# [READING TEXT]
/---

Welcome to the new culture war, this time rebranded as a battle over religious liberty.
Bill Cassidy
Senate candidate, Rep. Bill Cassidy, R-La., speaks at a campaign stop at VFW Post 5951in Bossier City, La., Oct. 13, 2014.

Two magic words earned Louisiana Republican Bill Cassidy a crucial endorsement in his challenge to Democratic Sen. Mary Landrieu: “Religious freedom.”

Cassidy, a three-term congressman, has a 100% anti-abortion voting record. He opposes same-sex marriage. But in the November general election, the Family Research Council Action PAC had thrown its support behind tea partier Colonel Rob Maness, who ran in the state’s “jungle primary” against Cassidy and Landrieu and got 13.8% of the vote.

Cassidy’s transgression? He once voted for a federal hate crimes bill that included protections for sexual orientation and gender identity. Or as FRC president Tony Perkins put it, “My lingering concern about your commitment to the defense of religious liberty over laws that would seek to provide special protection to individuals based upon their sexual behavior.”

Cassidy will face Landrieu in a runoff election next month. And two days into that campaign Cassidy gave the Family Research Council what it wanted. “Religious freedom and our First Amendment rights are being increasingly attacked,” Cassidy announced. “We all oppose physically violent acts. We should also oppose using the long arm of the state to intimidate people of faith.”

Welcome to the new culture war, this time rebranded as a battle over religious liberty or freedom. There are the same longstanding debates about sexuality and gender at the center of it. But this time, Christians -- often business owners – are cast as the downtrodden victims of secularized government encroachment. And the rhetorical strategy, replete with references to liberty and the desire to have a debate, sounds downright progressive.

\---

# [RECORDS]
/---

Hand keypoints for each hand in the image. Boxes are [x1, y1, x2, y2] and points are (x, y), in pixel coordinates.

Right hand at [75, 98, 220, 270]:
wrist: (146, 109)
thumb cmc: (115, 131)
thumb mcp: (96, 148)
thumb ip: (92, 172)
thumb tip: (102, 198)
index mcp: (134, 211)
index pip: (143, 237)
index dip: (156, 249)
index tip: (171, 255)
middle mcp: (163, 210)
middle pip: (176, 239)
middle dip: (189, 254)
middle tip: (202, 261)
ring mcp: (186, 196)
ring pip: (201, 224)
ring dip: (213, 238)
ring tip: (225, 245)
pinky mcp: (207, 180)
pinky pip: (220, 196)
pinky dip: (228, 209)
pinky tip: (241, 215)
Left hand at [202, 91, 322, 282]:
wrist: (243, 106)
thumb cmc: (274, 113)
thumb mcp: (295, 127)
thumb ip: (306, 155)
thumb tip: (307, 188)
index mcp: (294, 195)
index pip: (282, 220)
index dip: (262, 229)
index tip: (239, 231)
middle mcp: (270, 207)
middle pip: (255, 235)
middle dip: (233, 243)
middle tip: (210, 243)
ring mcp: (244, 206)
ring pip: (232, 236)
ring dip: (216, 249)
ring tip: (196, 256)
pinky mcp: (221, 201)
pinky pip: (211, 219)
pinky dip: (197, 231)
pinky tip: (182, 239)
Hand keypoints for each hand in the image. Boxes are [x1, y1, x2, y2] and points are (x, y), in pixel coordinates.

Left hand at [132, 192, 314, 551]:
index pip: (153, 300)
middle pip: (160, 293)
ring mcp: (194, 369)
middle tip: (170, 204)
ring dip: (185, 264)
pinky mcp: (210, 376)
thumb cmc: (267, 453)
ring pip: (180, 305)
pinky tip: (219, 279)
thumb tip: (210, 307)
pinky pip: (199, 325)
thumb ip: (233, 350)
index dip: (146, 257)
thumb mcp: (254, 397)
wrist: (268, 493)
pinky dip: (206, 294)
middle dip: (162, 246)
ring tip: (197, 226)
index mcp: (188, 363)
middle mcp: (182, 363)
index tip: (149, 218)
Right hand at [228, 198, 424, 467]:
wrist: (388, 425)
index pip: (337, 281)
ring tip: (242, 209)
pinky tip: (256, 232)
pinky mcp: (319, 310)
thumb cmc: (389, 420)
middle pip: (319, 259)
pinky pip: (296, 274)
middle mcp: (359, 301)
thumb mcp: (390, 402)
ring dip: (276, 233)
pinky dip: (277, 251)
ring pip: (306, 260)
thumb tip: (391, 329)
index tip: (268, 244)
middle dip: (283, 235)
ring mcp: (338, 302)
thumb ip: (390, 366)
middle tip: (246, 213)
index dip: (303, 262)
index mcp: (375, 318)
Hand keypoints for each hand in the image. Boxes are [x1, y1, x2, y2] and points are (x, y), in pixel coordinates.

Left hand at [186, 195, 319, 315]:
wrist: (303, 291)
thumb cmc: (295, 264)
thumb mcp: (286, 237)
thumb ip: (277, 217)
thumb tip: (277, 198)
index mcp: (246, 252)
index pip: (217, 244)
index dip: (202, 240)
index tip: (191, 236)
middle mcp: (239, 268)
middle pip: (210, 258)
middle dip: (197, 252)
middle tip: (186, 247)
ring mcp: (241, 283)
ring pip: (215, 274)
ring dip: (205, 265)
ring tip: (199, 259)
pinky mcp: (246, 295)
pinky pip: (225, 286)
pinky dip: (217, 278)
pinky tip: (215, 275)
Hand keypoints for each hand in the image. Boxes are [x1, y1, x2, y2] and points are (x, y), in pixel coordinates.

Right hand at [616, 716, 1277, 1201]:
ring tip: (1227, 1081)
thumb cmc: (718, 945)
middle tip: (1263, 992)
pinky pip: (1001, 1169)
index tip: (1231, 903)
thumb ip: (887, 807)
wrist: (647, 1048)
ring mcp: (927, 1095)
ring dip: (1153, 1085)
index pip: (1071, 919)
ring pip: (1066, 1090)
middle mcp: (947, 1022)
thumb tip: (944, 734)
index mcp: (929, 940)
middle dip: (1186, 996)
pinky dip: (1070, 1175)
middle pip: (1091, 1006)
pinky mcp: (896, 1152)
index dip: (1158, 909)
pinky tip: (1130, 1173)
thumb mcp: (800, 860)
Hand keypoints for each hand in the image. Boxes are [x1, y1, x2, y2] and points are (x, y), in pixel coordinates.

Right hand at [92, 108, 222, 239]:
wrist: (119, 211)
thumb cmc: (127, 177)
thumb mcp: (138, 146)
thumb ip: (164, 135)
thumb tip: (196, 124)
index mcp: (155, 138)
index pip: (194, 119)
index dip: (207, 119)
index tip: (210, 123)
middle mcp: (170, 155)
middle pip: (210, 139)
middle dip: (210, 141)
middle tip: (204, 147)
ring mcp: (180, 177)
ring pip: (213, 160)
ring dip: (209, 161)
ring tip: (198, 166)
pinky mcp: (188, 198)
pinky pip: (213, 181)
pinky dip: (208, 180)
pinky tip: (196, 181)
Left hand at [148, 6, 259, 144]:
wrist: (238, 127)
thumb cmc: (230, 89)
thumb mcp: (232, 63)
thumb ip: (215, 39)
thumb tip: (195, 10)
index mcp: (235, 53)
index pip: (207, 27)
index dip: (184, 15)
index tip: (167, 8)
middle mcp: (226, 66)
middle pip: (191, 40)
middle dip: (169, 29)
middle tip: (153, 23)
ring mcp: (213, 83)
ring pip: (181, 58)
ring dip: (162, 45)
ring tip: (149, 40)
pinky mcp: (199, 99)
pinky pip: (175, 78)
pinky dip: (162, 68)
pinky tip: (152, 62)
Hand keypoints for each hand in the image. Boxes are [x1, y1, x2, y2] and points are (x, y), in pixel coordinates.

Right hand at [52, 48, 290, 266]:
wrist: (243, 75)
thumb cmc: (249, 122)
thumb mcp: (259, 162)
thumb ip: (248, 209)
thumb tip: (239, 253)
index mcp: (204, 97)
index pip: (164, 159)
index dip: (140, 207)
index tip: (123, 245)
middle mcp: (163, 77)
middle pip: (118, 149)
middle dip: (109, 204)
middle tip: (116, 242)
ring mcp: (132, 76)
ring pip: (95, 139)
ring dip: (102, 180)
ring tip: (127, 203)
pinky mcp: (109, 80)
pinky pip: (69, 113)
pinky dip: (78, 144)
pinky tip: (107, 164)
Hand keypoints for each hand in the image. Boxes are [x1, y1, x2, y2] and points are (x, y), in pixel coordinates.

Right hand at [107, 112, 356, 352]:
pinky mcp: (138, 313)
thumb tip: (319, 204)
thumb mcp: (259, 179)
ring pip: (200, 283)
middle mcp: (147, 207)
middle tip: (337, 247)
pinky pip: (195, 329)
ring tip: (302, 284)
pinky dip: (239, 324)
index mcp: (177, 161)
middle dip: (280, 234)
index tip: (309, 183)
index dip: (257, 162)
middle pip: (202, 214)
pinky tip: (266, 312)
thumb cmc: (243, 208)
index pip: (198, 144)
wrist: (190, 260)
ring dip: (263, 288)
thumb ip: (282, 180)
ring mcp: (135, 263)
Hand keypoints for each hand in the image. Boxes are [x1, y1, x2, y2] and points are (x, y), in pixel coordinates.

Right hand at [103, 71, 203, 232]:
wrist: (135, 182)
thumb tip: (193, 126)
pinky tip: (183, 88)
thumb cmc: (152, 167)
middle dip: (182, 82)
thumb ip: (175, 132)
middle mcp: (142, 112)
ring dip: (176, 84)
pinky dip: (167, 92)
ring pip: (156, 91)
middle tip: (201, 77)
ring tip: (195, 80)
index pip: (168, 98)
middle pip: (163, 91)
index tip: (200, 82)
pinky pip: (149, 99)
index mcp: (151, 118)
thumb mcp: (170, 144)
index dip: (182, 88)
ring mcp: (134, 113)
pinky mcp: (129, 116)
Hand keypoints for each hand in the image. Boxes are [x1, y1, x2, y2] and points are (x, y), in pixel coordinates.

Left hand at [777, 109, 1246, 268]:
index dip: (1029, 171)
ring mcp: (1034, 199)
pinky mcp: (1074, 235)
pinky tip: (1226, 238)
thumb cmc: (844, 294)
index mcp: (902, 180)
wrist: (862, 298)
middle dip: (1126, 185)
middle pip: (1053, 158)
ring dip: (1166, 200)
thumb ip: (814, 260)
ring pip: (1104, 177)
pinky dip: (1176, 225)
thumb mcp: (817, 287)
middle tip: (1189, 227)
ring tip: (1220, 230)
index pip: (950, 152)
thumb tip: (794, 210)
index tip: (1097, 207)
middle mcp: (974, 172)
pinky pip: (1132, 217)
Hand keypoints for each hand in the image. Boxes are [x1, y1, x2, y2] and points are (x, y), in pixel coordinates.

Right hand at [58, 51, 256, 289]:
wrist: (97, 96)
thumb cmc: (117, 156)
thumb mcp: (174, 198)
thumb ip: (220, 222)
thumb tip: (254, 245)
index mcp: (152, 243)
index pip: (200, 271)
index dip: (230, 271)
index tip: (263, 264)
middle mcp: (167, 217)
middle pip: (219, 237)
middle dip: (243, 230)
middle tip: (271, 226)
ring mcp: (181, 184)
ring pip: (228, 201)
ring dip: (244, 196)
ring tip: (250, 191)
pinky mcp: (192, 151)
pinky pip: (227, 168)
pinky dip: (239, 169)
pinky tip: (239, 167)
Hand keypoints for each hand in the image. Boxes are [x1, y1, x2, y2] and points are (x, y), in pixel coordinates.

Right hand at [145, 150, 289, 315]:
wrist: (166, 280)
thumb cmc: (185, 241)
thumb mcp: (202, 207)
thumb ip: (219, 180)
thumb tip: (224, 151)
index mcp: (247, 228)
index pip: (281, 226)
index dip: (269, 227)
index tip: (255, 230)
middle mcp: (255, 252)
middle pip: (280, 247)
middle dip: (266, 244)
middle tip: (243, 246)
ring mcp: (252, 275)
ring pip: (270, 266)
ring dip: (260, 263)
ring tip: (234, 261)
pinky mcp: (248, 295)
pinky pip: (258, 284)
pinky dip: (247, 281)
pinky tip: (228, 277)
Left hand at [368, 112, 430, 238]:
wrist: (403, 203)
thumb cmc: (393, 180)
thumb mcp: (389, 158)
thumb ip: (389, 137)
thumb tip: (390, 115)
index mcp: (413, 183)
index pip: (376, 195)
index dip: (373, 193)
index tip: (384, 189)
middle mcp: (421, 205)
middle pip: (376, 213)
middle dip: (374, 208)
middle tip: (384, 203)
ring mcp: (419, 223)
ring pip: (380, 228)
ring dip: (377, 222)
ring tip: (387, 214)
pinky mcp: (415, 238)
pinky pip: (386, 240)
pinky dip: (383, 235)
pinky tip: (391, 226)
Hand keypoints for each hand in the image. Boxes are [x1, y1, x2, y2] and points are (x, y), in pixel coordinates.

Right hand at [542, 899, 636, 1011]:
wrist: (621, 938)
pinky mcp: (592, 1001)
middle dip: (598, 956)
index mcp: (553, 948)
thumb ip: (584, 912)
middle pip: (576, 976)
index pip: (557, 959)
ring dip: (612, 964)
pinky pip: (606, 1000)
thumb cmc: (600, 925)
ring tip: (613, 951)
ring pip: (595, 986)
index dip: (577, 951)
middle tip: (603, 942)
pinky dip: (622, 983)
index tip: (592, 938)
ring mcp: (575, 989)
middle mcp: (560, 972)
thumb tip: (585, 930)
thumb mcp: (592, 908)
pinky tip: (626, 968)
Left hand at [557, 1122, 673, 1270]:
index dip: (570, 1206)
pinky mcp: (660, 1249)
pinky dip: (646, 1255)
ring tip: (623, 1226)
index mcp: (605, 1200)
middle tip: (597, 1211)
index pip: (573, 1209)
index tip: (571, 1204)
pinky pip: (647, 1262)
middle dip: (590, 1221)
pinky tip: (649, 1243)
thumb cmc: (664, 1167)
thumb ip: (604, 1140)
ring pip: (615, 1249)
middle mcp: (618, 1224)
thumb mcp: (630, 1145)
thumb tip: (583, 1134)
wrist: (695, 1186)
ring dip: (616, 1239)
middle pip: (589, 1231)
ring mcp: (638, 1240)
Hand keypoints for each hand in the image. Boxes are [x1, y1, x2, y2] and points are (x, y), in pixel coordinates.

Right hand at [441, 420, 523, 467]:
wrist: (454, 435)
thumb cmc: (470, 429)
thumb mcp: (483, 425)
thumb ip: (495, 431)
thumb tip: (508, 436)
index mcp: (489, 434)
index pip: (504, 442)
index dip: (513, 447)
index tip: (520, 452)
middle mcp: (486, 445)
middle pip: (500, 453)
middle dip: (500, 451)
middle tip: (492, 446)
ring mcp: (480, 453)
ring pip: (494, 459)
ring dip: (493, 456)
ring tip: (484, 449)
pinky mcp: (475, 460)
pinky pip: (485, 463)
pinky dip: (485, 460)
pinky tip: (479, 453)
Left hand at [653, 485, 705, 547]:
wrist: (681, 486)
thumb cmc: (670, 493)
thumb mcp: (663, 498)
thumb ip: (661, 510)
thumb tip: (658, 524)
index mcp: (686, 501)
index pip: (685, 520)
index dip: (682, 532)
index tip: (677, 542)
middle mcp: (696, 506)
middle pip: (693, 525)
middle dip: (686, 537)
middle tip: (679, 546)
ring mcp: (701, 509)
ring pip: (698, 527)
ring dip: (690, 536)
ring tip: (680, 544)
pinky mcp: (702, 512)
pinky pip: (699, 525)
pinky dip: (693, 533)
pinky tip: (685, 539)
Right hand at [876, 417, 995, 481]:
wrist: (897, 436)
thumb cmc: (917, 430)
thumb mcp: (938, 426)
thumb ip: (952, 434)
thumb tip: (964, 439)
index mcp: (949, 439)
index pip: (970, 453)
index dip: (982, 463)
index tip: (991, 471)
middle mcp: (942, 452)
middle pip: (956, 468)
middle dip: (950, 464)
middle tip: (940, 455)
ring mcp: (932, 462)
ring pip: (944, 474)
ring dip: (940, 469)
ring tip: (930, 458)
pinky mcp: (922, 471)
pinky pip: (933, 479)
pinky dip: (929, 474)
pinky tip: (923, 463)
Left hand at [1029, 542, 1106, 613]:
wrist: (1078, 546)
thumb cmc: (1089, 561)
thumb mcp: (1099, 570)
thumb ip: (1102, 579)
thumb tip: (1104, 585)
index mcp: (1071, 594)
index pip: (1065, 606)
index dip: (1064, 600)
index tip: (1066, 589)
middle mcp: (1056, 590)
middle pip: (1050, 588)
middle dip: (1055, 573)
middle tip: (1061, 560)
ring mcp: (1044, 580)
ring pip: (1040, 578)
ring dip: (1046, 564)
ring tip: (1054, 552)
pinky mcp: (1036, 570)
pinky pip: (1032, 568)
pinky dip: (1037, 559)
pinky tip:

\---

# [ACTIVITY A]
Please retype everything in the article from "Cassidy, a three-term" down to "of the vote.".
# [ACTIVITY B]
According to the article, what share of the vote did Rob Maness get in the state's "jungle primary"?
# [ACTIVITY C]
Decide whether each statement agrees with the article, answering yes or no and quoting the words that settle it: (i) Cassidy has served three terms in Congress. (ii) In the November general election, the Family Research Council Action PAC backed Cassidy. (iii) Cassidy supports same-sex marriage.

# [WRITTEN ANSWER A]
Cassidy, a three-term congressman, has a 100% anti-abortion voting record. He opposes same-sex marriage. But in the November general election, the Family Research Council Action PAC had thrown its support behind tea partier Colonel Rob Maness, who ran in the state’s “jungle primary” against Cassidy and Landrieu and got 13.8% of the vote.

# [WRITTEN ANSWER B]
13.8%

# [WRITTEN ANSWER C]
(i) Yes: "Cassidy, a three-term congressman"
(ii) No: "the Family Research Council Action PAC had thrown its support behind tea partier Colonel Rob Maness"
(iii) No: "He opposes same-sex marriage."